"Same molecule but different shapes...?"
Sena tilted her head looking at the screen.
Akira explained. "Conformational isomers. Bonds aren't broken, but shape changes through rotation."
"Rotation?"
"Single bonds can rotate freely," Lina supplemented. "But some angles are energetically more stable than others."
The screen displayed ethane's rotational energy profile.
"Mountains and valleys every 60 degrees..." Sena observed.
"Valleys are stable conformations, mountains are transition states," Akira explained. "This difference is about 3 kcal/mol."
"Small."
"Easily overcome at room temperature," Lina said. "So ethane rotates freely."
"But," Akira showed another example. "As substituents get larger, rotational barriers increase."
"Biphenyl... two benzene rings connected."
"With ortho substituents, rotation is restricted," Lina explained. "Steric hindrance limits it to specific angles."
Sena pondered. "Does this relate to activity?"
"Greatly," Akira emphasized. "Binding often requires a specific conformation."
Lina switched screens. "This molecule, in solution 80% conformation A, 20% conformation B."
"Conformation A is more stable."
"But what binds to protein is conformation B."

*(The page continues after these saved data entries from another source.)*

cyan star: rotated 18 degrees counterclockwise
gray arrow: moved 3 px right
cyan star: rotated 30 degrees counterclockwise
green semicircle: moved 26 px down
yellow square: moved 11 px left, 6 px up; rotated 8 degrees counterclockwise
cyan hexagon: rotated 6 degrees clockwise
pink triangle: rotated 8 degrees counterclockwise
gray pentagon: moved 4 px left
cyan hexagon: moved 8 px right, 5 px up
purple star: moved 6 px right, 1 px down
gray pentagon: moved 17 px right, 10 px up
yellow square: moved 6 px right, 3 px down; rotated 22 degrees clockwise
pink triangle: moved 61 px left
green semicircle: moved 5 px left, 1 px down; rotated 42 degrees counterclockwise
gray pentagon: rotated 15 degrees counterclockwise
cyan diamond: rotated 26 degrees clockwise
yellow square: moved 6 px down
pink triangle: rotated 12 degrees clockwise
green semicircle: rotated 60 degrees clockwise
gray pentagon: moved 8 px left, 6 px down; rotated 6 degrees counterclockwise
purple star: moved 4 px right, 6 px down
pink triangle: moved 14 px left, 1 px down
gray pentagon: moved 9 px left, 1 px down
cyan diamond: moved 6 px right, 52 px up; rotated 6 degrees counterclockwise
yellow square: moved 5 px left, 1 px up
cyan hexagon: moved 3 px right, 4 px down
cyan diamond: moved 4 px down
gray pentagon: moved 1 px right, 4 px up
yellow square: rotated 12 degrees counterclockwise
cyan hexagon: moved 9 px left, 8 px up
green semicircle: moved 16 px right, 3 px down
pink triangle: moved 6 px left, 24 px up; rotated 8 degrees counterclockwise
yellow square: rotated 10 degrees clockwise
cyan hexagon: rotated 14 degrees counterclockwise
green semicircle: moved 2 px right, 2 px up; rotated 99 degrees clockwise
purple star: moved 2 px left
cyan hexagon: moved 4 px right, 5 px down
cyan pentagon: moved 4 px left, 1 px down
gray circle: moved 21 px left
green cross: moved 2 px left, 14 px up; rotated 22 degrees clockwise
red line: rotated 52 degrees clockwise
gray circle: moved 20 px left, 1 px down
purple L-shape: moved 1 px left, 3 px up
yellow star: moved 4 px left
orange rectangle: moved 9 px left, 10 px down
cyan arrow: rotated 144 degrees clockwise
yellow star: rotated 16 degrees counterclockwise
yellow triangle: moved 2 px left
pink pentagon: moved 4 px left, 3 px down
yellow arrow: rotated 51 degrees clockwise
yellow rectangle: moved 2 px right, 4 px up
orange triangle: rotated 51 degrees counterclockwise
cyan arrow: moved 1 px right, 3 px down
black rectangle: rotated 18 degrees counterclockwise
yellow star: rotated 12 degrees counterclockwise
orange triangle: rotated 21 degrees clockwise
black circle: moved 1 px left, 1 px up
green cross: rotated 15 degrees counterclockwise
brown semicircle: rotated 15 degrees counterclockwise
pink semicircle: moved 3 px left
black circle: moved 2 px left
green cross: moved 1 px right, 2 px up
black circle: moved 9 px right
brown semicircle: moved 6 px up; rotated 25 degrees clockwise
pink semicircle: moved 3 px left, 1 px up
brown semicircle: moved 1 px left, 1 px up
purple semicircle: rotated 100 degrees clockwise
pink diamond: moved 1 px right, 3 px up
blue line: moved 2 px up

"What?" Sena was surprised.
"The unstable conformation fits the pocket shape," Akira explained. "So conformational change is needed upon binding."
"Losing energy..."
"Yes. Called conformational entropy loss," Lina continued. "Molecules that could rotate freely get fixed to specific conformations."
"That becomes a penalty."
"So molecules that already favor that conformation bind more easily," Akira pointed out.
Sena took notes. "Pre-optimize the conformation..."
"A strategy called preorganization," Lina explained. "Restrict conformation with cyclic structures or rigid scaffolds."
Akira showed an example. "This linear molecule and cyclic molecule differ in activity by 100-fold."
"The cyclic one is stronger..."
"Because the binding conformation is fixed, entropy loss is smaller."
Lina displayed calculation results. "I calculated conformational free energy."
"Multiple peaks."
"Each is a stable conformation. This population distribution affects binding affinity."
Akira supplemented. "Looking at only one conformation is insufficient. Must consider the entire conformational space."
"Sounds difficult..."
"Can be evaluated with molecular dynamics simulation," Lina said. "Track time evolution to see how long it stays in each conformation."
Sena asked, "So flexible molecules are always disadvantaged?"
"Not necessarily," Akira answered. "There's a phenomenon called induced fit."
"Induced fit?"
"Proteins are also flexible and change shape to match ligands," Lina explained.
"They meet halfway..."
"Yes. In that case, flexible molecules can adapt to various protein structures."
Akira showed another perspective. "Also relates to selectivity. Similar proteins prefer different conformations due to subtle pocket differences."
"So conformational control can adjust selectivity..."
"Exactly. Can design molecules that bind to target A but not easily to target B."
Lina demonstrated on screen. "This molecule binds to protein A in conformation α, to protein B in conformation β."
"One molecule with multiple faces..."
"Flexibility creates diversity," Akira said. "But difficult to control."
Sena tried to summarize. "Conformation is invisible but important..."
"Exactly," Lina acknowledged. "Can't see it from just 2D structures."
Akira added, "So developing habits to think in 3D and dynamically is important."
"Molecules aren't still images but videos..."
"Good expression," Lina smiled.
Outside the window, wind swayed tree branches. Swaying yet staying within a range. Molecular conformations similarly sway while gathering in energy valleys. Understanding this dynamic equilibrium is required of designers.
"Next, let's study conformationally restricted cyclic peptides," Akira suggested.
"The field of medium-sized molecule drug discovery."
"Yes. Could be called the ultimate form of conformational control."
Sena's heart swelled with anticipation. The world of rotating molecules seemed even deeper.